### EXERCISE OBJECTIVE
In the data below, change every "замена" to "смена" and reproduce all other text unchanged.

◆ ◆ ◆

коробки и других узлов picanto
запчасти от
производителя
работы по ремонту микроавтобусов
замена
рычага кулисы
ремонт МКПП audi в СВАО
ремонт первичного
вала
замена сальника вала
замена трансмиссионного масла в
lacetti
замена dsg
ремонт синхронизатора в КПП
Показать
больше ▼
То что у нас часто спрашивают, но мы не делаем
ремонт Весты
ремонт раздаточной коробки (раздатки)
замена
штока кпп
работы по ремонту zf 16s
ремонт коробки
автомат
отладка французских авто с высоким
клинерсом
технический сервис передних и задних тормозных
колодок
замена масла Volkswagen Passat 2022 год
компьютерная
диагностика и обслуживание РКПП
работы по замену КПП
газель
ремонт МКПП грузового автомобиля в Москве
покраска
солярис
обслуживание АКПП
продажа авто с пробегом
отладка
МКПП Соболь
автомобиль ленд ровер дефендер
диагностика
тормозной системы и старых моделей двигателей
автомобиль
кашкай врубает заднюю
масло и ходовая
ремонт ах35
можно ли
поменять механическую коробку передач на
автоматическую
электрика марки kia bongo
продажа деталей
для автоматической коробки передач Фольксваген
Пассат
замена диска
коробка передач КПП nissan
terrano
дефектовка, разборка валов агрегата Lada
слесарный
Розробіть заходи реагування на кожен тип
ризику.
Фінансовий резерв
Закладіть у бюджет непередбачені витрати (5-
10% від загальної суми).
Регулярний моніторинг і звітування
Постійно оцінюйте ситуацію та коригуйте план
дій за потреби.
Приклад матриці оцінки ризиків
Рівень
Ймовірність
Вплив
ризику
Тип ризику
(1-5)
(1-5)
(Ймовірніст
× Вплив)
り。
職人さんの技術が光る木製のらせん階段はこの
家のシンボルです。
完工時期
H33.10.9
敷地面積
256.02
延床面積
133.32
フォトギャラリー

◆ ◆ ◆

### WRITTEN RESPONSE
коробки и других узлов picanto
запчасти от
производителя
работы по ремонту микроавтобусов
смена
рычага кулисы
ремонт МКПП audi в СВАО
ремонт первичного
вала
смена сальника вала
смена трансмиссионного масла в
lacetti
смена dsg
ремонт синхронизатора в КПП
Показать
больше ▼
То что у нас часто спрашивают, но мы не делаем
ремонт Весты
ремонт раздаточной коробки (раздатки)
смена
штока кпп
работы по ремонту zf 16s
ремонт коробки
автомат
отладка французских авто с высоким
клинерсом
технический сервис передних и задних тормозных
колодок
смена масла Volkswagen Passat 2022 год
компьютерная
диагностика и обслуживание РКПП
работы по замену КПП
газель
ремонт МКПП грузового автомобиля в Москве
покраска
солярис
обслуживание АКПП
продажа авто с пробегом
отладка
МКПП Соболь
автомобиль ленд ровер дефендер
диагностика
тормозной системы и старых моделей двигателей
автомобиль
кашкай врубает заднюю
масло и ходовая
ремонт ах35
можно ли
поменять механическую коробку передач на
автоматическую
электрика марки kia bongo
продажа деталей
для автоматической коробки передач Фольксваген
Пассат
смена диска
коробка передач КПП nissan
terrano
дефектовка, разборка валов агрегата Lada
слесарный
Розробіть заходи реагування на кожен тип
ризику.
Фінансовий резерв
Закладіть у бюджет непередбачені витрати (5-
10% від загальної суми).
Регулярний моніторинг і звітування
Постійно оцінюйте ситуацію та коригуйте план
дій за потреби.
Приклад матриці оцінки ризиків
Рівень
Ймовірність
Вплив
ризику
Тип ризику
(1-5)
(1-5)
(Ймовірніст
× Вплив)
り。
職人さんの技術が光る木製のらせん階段はこの
家のシンボルです。
完工時期
H33.10.9
敷地面積
256.02
延床面積
133.32
フォトギャラリー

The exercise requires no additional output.